IBM developed the Solutions Grid programme to promote the idea of grid computing  -  a way of developing software so that it can use computing resources from many different systems - outside of the academic world where it was first developed, Gordon said.

Citrix, for example, used the programme to extend the load balancing capabilities of its MetaFrame software using IBM's Tivoli Orchestrator product. With the new grid-enabled MetaFrame, customers can tell the software to automatically add new servers to run the application, whenever it is being heavily used.
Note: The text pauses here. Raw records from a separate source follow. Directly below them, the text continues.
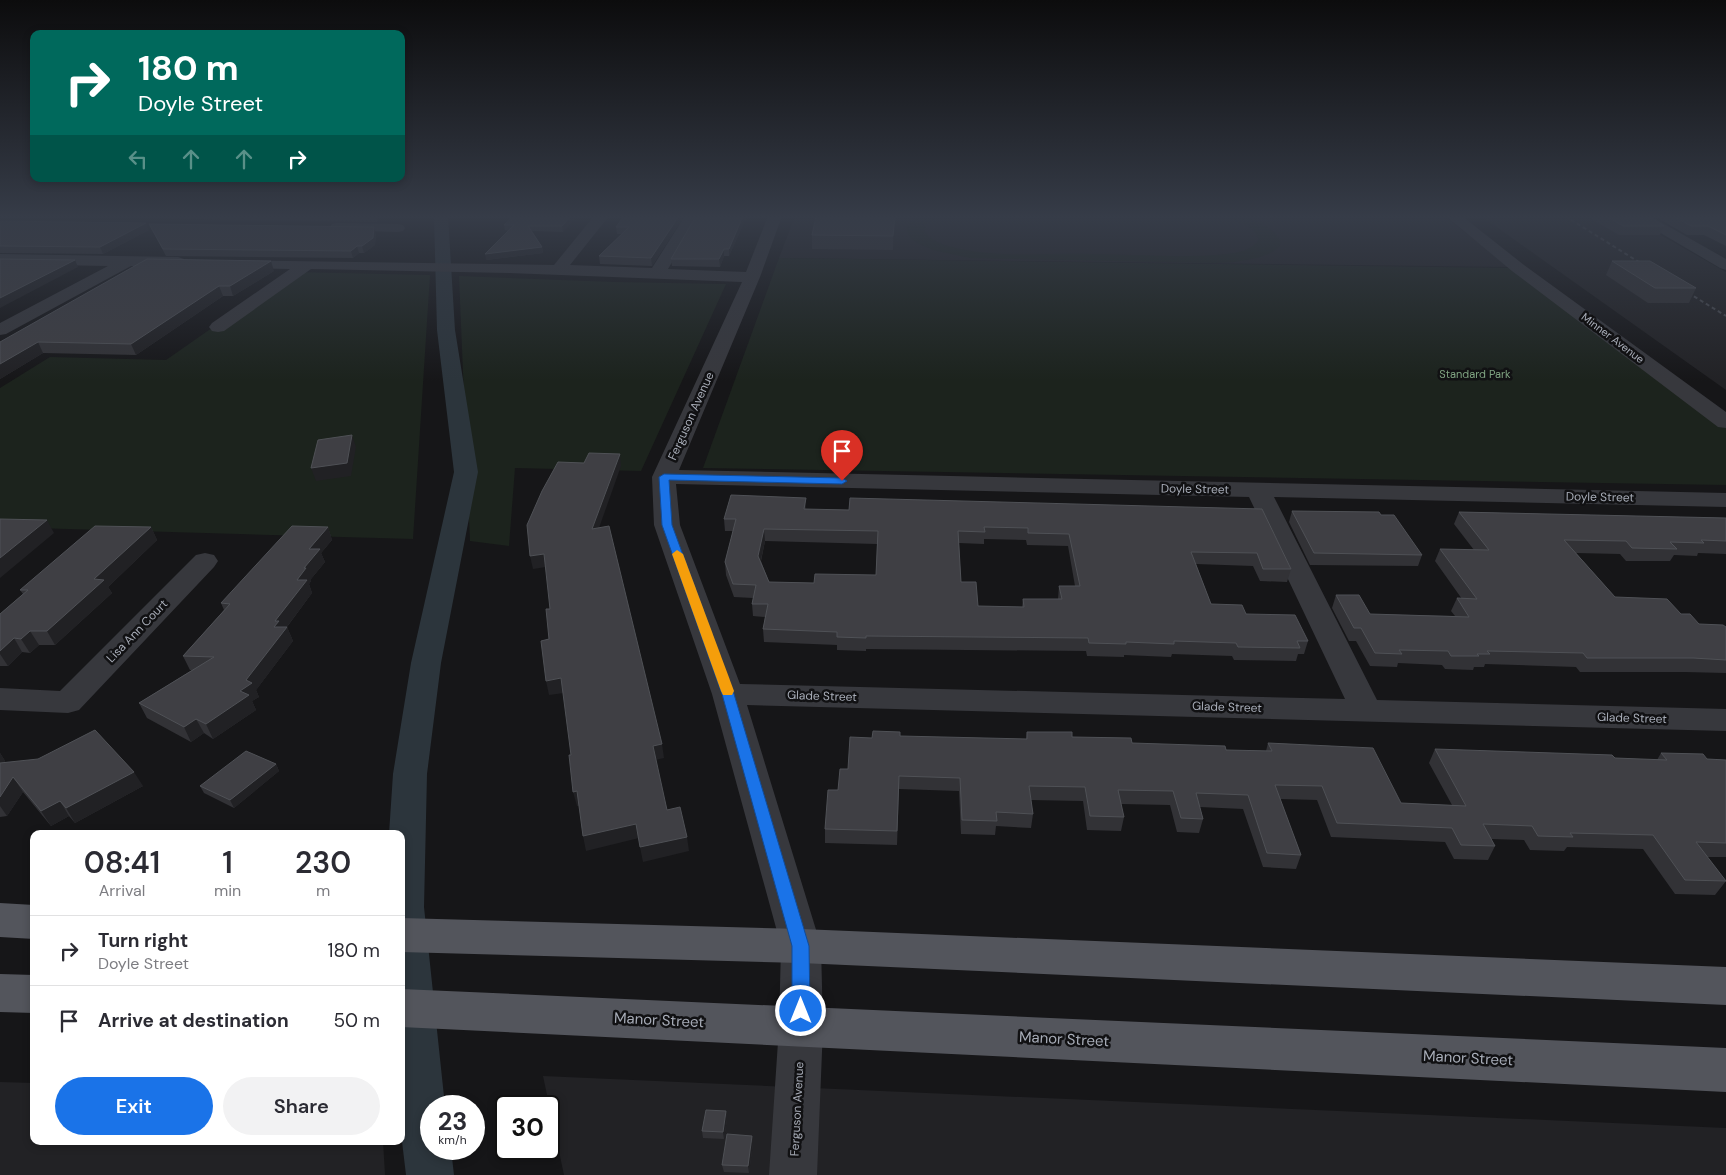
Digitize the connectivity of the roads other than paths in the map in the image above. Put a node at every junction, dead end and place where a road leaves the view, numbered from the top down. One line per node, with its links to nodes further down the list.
1 (109, 271): 11 (street)
2 (298, 271): 10 (street)
3 (553, 271): 4 (street)
4 (557, 271): 8 (street)
5 (659, 271): 8 (street)
6 (754, 271): 9 (street, Ferguson Avenue)
7 (1522, 271): 12 (street, Minner Avenue)
8 (657, 274): 9 (street)
9 (752, 277): 13 (street, Ferguson Avenue)
10 (218, 327)
11 (0, 330)
12 (1726, 422)
13 (664, 477): 14 (street, Doyle Street); 17 (street, Ferguson Avenue)
14 (1258, 490): 15 (street, Doyle Street); 19 (street)
15 (1726, 500)
16 (205, 561): 18 (street, Lisa Ann Court)
17 (728, 694): 19 (street, Glade Street); 24 (street, Ferguson Avenue)
18 (0, 699)
19 (1367, 711): 20 (street, Glade Street)
20 (1726, 720)
21 (0, 920): 22 (main road)
22 (30, 922)
23 (405, 935): 24 (main road)
24 (800, 946): 25 (main road); 29 (street, Ferguson Avenue)
25 (1726, 986)
26 (0, 993): 27 (main road)
27 (30, 994)
28 (405, 1008): 29 (main road, Manor Street)
29 (801, 1027): 30 (main road, Manor Street); 31 (street, Ferguson Avenue)
30 (1726, 1070)
31 (793, 1175)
"What this integrated service does is it effectively automates the process," said Chris Fleck managing director of strategic alliances with Citrix.

The Solutions Grid programme also helps ISVs to grid-enable their applications using grid software from IBM partners. Citrix, for example is now working with grid supplier DataSynapse to integrate the Citrix Presentation Server with DataSynapse's application management software.

The other ISVs who have grid-enabled their applications are Abaqus, Actuate, Engineous Software, Fluent and Sefas Innovation.

IBM has another 15 software suppliers signed up for the programme.